Irrefutable Law of Trading Success #9: Money Manage Your Psychology
What does it mean to money manage your psychology? This is an aspect of trading that many traders just never even think about. What we mean by money managing our psychology is that we can actually have money management rules that actually reflect our psychology of trading. Most people are unaware of this and as a result, what most traders try and do is they try and manage their psychology through their trading rules and there typically is a big problem with this because typically, one of the biggest emotions that are managed is fear, particularly fear of loss of profits, fear of giving the money back.
A lot of traders, what they do is to manage their fear of giving their profits back, what they do, is they use their trading rules to try and protect them. A great example of this is they might tighten their stop, they might have a trailing stop, they might have something like this so if the market turns over, they won't give all their profits back. But the problem is, is that when you use rules like this, you strangle your trade and what ends up happening is you just get out and then the market takes off without you. You might have a trade that has three R and profit in it, and you get out at two R and for the moment, you're happy, like oh, I made two R, yay and then you watch it go 10 R higher, and you're not in.
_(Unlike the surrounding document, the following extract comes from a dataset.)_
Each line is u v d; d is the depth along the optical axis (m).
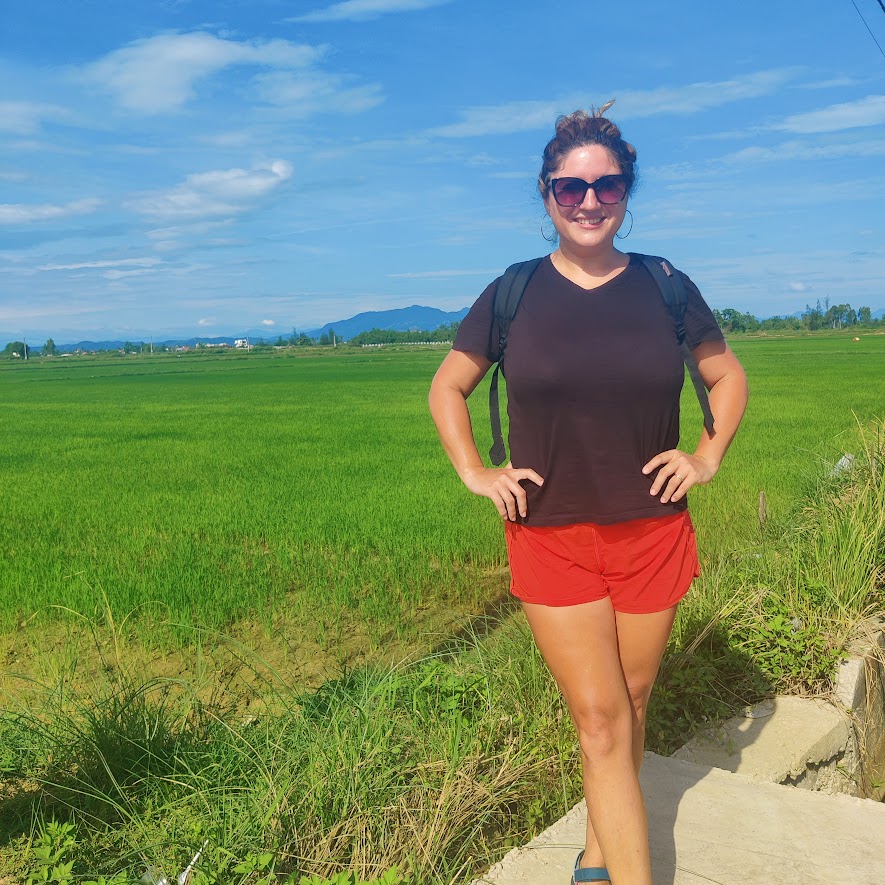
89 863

See, life is filled with all these paradoxes, the thing you want to try and avoid is the thing you get. You want to try and avoid giving your profits back. Well guess what, you'll be out, you'll get exactly what you want, you'll be out and you'll miss the move. What we need to understand as traders is we don't want to manage our psychology through our trading rules, we want to manage our psychology through our money management rules. We start to have rules where we look at, we're only going to have a certain amount of exposure at any given time and if our risk gets too high, rather than tighten our stop, we start clipping the position, we start taking it off.
A lot of trade management rules have us buy high and sell low, we might enter on a breakout and buy high, then we might have a trailing stop and so low on a trailing stop. This was one of the rules we talked about prior with positive reversion. Okay, we don't want to have negative reversion, which that's what those types of trades are when a positive reversion where we buy low sell high. Well, we set our money management rules and we have a risk framework in mind, when our risk gets to be too big, well we sell and at the moment that our risk is too big, in that moment, we're selling high or we're buying low. Money management rules typically have a selling high and buying low, selling high and buying low and this works really well.
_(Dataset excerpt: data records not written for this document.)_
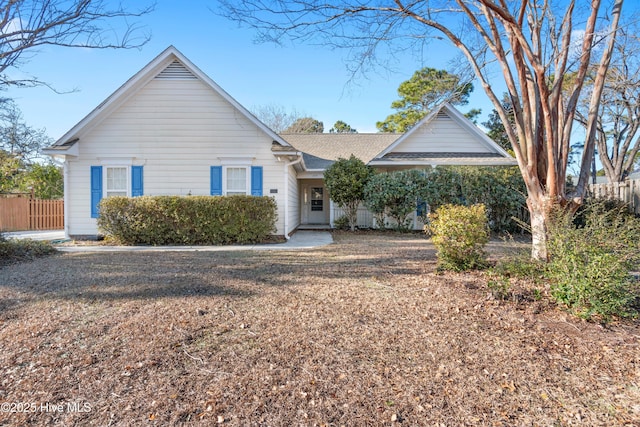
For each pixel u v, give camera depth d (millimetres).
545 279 4898
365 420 2240
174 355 3039
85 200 11430
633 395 2523
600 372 2822
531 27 5777
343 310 4152
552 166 5168
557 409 2371
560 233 4359
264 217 10484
The other thing is, money management rules are independent of the market. It doesn't know anything about the market and it doesn't care. They're just there to manage your equity curve. Your equity curve is different than the market. Your trading rules should revolve around what's going on in the market. Your trading rules should get you in when there's an edge in the setup and get you out when you're wrong or get you out when the trade is over. Anything outside of that oftentimes gets in the way and ruins the trades. But if you use money management rules, where you sell high and buy low and everything is based off your equity curve, not about the market, you'll find that you can get exactly what you want.
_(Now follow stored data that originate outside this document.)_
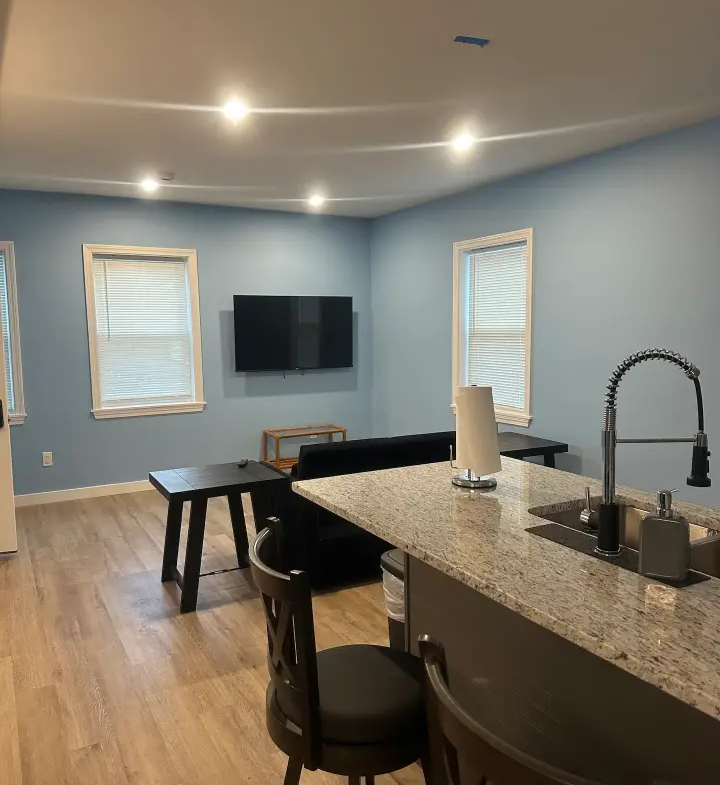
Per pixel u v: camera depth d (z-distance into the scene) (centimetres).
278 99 312
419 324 599
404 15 230
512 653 150
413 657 158
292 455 634
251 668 266
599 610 120
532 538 161
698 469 152
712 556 163
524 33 247
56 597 336
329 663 155
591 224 419
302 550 334
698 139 351
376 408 674
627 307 398
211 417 593
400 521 176
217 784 198
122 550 408
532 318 471
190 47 253
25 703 241
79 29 236
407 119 342
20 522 469
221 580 358
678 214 364
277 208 595
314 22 234
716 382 349
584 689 131
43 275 510
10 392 509
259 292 605
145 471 565
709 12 232
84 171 441
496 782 76
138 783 198
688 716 112
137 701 242
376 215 639
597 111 333
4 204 492
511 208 482
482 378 539
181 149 391
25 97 303
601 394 422
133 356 559
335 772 132
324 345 636
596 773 130
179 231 562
You want to have an upward sloping equity curve from the lower left to the upper right. Great. You can totally do that if you set your money management rules the right way. You want to go for big wins. You want to do pyramiding, you want to be a shooter, great. You do this through your money management rules.
Your money management rules are where you frame and express your psychology. I spent a lot of time studying under the late great Dr. Van Tharp. I'm so grateful to him for so many things that he taught me and Van really understood this concept at such a high level that many people who studied under him, read the position sizing manual. They didn't get what he was actually saying. What he was saying was brilliant. Your position sizing rules, your money management rules are how you frame your psychology, not the trading system, not the trading method.
For you, are you even aware of this? What are the money management rules that you have in place? Are you trying to smooth your equity curve to have a very smooth curve or are you trying to amplify it and going for really, really big wins? It's so interesting, everybody looks to the trading system as the trading system is going to get them rich. A great trading system, no doubt helps. But if you want to get really rich, you deal with your money management rules.
Money management rules framed around a good trading system can make you really rich. But the thing is, is the maximum amount of profit is right next to bankruptcy. Can you handle that? So many traders I talked to when we start talking about pyramiding, start talking about campaign trading things like this, they get so excited. They're like, yes and I laugh because in my experience, 95 to 99% of the traders can't handle profits. They just can't, they start freaking out when they make money. That's the biggest problem I see with traders, their inability to stay with a profitable trade. Now the same people that can't hold the three R profit are gonna pyramid in? Give me a fucking break, not happening. That's great they have this excitement, but in practice, they can't pull it off.
You have to get really honest with yourself about what is your psychology. What is your risk tolerance, and then you frame your money management rules accordingly. This is the path to getting what you want and this is why this is rule number nine of the 10 Irrefutable Laws of trading success. This is Trader Tip Tuesday where I come to you every week with a tip like today that helps you take your performance to an elite level. Hopefully you liked this, I will see you next Tuesday.